Many businesses closed their doors while civic buildings around the town flew the Irish Tricolour at half mast.
President Michael D Higgins, Taoiseach Enda Kenny, several senior government ministers and Cardinal Sean Brady were among scores of dignitaries who came from throughout Ireland, on both sides of the border.
Also there were Northern Ireland Secretary of State Theresa Villiers, PSNI chief constable Matt Baggott and Northern Ireland Justice Minister David Ford.
Others included GAA broadcaster Micheal O Muircheartaigh and trade union Siptu president Jack O'Connor.
In a stirring homily, which was greeted by spontaneous applause in the packed church, Fr Cusack said Mr Donohoe was a loyal, honest, virtuous and faithful man who laid down his life for his community.
"The whole country is gutted by what has happened," he said.
Fr Cusack said the murdered detective was the perfect role model for everybody and the callous mowing down of his innocent life was a reminder that there was good and evil.
"So many people today no longer offer their services freely to the community but Adrian always did," he said.
The priest told Mr Donohoe's wife there were no words that could bring her husband and the father of her children back.
But he hoped the support of her family, friends as well as colleagues in the Garda and the GAA would give her some comfort.
Addressing anybody who had information about the killing, he said: "If you have a semblance of goodness in you, for God's sake turn these people in."
Detective Garda Joe Ryan, who was on duty with Mr Donohoe when he was killed, was among those who carried his Tricolour-draped coffin, with his Garda cap and gloves atop, into the church.
Uniformed colleagues formed a guard of honour as the cortege arrived to be met by the force's entire senior command, led by commissioner Martin Callinan.
Inside the hearse were wreaths which spelled out Dad, Brother and Son.
Along with his own family, the chief mourners included Mr Donohoe's parents Peggy and Hugh, his parents-in-law Bridie and Stephen, his sisters May and Anne and brothers Colm, Martin and Alan, as well as his brothers-in-law and sister-in-law.
In a moving eulogy, Colm said his brother died doing the job he loved and was born to do.
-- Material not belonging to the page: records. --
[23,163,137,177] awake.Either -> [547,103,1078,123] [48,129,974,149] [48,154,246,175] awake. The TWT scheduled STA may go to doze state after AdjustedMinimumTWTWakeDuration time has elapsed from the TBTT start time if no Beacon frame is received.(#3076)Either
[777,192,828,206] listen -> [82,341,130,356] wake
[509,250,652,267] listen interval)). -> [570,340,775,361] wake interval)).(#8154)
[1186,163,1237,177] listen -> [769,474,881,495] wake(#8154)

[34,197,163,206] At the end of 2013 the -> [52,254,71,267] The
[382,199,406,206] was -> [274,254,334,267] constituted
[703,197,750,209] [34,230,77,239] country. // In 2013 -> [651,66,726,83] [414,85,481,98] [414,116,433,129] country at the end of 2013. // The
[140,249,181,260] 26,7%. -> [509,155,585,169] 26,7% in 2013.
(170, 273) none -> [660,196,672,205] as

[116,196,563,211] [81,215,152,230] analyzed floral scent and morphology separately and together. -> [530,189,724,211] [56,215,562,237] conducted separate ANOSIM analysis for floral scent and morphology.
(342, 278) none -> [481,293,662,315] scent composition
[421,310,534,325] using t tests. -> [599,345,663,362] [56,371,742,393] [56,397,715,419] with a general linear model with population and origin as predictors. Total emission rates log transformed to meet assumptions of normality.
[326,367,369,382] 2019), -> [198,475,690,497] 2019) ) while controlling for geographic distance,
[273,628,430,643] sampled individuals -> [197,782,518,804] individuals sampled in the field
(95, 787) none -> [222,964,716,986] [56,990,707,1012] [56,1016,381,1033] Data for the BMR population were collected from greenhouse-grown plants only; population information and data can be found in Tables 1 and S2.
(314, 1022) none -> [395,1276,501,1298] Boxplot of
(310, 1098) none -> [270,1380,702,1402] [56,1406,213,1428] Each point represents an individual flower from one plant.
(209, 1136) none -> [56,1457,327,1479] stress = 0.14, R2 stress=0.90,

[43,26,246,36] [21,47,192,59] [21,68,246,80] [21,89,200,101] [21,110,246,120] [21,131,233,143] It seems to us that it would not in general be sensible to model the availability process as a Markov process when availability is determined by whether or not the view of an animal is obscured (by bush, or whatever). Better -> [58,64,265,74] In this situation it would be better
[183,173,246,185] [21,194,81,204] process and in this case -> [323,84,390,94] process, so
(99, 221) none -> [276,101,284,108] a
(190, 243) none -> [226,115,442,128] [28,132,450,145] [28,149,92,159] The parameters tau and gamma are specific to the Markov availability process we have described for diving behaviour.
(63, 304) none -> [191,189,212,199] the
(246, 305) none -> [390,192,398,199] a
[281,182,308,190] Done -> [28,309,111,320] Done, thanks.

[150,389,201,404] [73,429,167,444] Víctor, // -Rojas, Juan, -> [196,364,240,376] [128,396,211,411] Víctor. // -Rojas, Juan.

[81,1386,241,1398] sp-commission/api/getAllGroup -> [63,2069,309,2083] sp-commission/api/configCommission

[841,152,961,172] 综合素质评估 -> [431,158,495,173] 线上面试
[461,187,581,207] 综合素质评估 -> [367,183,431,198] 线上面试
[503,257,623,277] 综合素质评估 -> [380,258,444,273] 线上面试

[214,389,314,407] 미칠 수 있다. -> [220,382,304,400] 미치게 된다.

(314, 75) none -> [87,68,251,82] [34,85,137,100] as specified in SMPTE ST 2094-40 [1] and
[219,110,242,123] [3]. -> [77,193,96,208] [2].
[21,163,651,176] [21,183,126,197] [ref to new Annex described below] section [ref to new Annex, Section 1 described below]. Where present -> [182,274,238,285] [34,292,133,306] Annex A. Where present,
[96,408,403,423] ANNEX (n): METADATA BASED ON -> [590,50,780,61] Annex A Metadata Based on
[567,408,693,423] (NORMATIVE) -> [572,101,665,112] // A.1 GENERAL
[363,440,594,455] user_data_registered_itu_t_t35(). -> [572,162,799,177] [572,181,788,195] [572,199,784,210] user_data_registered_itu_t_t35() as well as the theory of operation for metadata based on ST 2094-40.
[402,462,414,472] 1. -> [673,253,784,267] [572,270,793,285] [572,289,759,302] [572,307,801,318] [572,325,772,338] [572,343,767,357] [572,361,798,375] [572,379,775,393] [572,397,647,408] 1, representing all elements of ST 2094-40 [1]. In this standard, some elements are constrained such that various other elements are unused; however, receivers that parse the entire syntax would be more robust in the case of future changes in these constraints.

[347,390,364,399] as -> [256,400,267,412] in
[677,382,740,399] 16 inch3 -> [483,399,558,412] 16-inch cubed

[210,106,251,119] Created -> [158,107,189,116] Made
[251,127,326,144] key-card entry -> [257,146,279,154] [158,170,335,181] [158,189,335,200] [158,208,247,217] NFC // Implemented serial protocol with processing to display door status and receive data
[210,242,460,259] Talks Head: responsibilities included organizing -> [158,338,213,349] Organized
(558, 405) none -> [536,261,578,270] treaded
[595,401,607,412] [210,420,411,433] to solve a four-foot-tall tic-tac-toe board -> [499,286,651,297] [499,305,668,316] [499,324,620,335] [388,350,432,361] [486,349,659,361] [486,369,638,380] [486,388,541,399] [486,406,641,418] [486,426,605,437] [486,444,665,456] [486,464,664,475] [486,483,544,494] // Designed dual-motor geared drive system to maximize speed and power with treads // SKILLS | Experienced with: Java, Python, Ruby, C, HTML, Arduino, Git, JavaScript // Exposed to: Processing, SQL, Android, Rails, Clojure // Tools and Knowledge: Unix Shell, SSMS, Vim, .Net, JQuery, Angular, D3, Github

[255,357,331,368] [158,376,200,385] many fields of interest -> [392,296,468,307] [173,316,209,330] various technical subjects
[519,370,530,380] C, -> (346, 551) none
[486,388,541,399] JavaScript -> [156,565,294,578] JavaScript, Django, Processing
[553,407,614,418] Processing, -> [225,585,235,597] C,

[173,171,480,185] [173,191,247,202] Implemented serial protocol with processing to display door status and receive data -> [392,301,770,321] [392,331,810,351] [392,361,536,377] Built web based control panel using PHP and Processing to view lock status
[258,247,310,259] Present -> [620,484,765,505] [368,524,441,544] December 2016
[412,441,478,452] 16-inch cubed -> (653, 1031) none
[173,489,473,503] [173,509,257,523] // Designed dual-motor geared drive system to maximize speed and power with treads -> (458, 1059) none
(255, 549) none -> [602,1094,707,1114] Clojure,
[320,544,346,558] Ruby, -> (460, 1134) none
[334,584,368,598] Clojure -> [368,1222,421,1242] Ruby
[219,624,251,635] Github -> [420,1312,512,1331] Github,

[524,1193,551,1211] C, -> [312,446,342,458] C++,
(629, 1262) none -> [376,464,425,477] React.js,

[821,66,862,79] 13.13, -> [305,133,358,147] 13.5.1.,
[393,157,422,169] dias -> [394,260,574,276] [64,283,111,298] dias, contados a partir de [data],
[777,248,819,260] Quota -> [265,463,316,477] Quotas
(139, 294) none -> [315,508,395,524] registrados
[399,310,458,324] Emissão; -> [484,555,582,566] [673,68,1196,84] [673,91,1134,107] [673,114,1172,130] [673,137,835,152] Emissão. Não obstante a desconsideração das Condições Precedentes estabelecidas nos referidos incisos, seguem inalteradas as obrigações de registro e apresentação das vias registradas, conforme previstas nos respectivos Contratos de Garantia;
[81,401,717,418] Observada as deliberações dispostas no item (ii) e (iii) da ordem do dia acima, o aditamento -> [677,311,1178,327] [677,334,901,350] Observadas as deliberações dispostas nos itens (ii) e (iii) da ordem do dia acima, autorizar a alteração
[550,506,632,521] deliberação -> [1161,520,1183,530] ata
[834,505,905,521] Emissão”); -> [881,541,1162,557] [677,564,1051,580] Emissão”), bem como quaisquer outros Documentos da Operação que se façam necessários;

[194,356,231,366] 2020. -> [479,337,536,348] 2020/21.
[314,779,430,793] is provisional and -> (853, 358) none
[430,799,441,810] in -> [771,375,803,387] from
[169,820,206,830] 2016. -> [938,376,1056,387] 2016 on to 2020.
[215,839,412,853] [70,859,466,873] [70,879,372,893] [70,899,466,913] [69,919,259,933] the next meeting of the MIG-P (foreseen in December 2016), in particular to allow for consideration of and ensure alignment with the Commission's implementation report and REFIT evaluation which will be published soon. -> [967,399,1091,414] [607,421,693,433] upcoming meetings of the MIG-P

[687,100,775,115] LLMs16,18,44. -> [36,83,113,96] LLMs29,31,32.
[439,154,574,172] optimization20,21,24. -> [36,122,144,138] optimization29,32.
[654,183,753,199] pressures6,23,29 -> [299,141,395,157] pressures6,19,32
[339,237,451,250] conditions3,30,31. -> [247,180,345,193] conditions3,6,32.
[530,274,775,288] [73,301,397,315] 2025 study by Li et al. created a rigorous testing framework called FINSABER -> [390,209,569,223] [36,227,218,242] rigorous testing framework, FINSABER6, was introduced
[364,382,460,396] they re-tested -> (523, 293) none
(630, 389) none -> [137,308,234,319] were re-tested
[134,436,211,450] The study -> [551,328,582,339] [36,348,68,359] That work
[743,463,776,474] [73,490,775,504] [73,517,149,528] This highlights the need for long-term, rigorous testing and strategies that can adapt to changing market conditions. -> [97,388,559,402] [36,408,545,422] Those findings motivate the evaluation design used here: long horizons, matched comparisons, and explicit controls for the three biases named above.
"Whatever Adrian did, whether it was on the football pitch, as a husband, father, son or a guard, he did it to the best of his ability," he said.
Mr Donohoe told the detective's widow that she was the love of his brother's life, and that the whole Donohoe family would always be there for her and their children.
"To Caroline, I want to thank you. Thank you for making Adrian the happiest, proudest husband and dad," he said.
"It's plain to see from the love you had for each other, you both met the loves of your lives."
He added that the family took comfort that Adrian had packed so much into his short life.
"He lived to his fullest," he said.
Choking back tears, as he described his brother as both big in stature and big in heart, he said he was "generous to a fault" and had so much to live for.
Also taking to the altar, Mr Callinan said no-one could adequately express the great sense of loss and revulsion felt by the Donohoe family, the force and the wider public in the wake of the cold blooded murder.
"We, Adrian's colleagues, are committed to ensuring that we bring the perpetrators responsible for this callous crime to justice," he said.
The Garda chief said his force was forever in debt to the local community for the outstanding generosity shown to the Donohoe family and his rank and file.
He added: "Adrian, Detective Garda, husband, father, son, brother, colleague, community leader, GAA man, friend, we will never forget you."
Mr Donohoe, murdered as he escorted staff with cash from his local credit union, is the first police officer shot dead in Ireland for 17 years since garda Jerry McCabe was gunned down by an IRA gang in a post office raid.
Mr McCabe's wife Ann and his retired Garda colleague Ben O'Sullivan, who survived that attack, also joined mourners in Dundalk.